Nuevamente el discípulo
desapareció́ dentro del templo y al regresar repitió́:
— El maestro
dice que no puede verlo pues no conoce a ningún general ni tiene idea de qué
es el Ejército del Sur. Pero le envía esto.
Entonces le tendió́
al militar un pequeño caballito de madera, el tipo de juguete que habría usado
un niño de cinco años.
Entonces, de
pronto, aparecieron en la memoria de Kitagaki imágenes de la pequeña aldea en
la que había crecido, oyó́ las voces de los niños corriendo y la suya propia,
cuando jugaba con figuras de madera como la que en ese momento, tantos años después,
tenía entre sus manos.

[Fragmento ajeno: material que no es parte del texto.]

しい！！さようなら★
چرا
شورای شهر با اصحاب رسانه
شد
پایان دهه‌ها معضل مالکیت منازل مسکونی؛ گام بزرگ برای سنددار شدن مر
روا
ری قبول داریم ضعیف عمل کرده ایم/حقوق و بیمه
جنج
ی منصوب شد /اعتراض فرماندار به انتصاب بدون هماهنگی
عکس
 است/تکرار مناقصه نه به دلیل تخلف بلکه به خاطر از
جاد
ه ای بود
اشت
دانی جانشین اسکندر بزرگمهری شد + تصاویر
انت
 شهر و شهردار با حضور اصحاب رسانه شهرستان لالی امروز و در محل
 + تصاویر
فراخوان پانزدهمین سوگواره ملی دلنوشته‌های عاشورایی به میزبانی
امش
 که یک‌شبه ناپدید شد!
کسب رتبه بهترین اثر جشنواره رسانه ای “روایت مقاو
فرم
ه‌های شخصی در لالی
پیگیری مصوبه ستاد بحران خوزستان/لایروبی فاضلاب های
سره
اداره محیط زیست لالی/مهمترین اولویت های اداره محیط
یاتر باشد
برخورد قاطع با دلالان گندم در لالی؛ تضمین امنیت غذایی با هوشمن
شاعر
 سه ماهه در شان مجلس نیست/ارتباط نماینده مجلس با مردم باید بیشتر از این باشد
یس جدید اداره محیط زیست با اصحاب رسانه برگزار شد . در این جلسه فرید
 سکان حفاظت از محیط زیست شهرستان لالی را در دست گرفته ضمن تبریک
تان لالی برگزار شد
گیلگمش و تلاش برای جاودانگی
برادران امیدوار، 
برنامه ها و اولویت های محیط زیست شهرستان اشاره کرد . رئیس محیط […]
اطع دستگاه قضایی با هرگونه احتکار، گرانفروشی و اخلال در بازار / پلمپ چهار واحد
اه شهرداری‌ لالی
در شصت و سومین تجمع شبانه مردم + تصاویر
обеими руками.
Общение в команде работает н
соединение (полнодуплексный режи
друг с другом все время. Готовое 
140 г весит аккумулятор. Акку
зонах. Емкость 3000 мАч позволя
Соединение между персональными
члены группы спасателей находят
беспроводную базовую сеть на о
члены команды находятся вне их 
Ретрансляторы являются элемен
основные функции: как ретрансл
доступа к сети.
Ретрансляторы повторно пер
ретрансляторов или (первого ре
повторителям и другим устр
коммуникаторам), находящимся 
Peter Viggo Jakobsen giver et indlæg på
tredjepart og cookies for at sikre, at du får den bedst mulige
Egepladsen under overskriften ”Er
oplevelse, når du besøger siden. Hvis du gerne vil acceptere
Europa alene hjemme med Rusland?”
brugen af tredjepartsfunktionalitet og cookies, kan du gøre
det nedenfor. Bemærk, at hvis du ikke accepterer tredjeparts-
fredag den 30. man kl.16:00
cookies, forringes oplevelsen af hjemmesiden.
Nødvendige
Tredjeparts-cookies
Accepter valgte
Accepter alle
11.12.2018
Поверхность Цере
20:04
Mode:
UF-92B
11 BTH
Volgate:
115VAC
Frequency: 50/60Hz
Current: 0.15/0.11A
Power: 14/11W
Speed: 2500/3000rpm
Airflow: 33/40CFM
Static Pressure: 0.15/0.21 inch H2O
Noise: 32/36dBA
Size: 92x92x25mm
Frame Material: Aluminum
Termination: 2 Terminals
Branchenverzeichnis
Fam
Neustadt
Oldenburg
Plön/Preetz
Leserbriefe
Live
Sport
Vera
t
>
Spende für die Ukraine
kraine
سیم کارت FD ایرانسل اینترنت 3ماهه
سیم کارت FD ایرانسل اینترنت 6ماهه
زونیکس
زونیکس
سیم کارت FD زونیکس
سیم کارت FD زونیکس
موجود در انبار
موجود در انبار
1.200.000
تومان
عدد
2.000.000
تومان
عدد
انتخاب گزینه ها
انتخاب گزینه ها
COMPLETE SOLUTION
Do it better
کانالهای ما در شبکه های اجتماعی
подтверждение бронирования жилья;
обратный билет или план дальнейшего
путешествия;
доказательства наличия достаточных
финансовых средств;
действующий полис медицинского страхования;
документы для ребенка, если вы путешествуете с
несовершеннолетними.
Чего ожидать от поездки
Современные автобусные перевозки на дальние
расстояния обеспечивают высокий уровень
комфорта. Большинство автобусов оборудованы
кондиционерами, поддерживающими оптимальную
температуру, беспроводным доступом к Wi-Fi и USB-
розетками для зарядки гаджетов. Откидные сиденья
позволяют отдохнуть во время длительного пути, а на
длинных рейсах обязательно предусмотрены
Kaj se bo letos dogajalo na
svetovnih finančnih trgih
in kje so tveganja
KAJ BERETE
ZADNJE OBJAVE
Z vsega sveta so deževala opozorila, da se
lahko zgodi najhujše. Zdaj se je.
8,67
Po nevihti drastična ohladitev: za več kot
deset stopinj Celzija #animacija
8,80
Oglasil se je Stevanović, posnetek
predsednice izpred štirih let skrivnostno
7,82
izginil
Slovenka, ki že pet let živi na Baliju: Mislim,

Permaneció́ un minuto en silencio y luego se dio cuenta
de su error:
— Pídele
disculpas al maestro. Dile que su viejo amigo Kitagaki está aquí́ para verlo.
El aspirante a
monje volvió́ al interior del templo y, al cabo de unos minutos, salió́
acompañado del maestro, que, abriendo los brazos hacia Kitagaki, dijo:
— ¡Viejo amigo!
¡Qué gusto que estés aquí́! Hace tres días que te estoy esperando!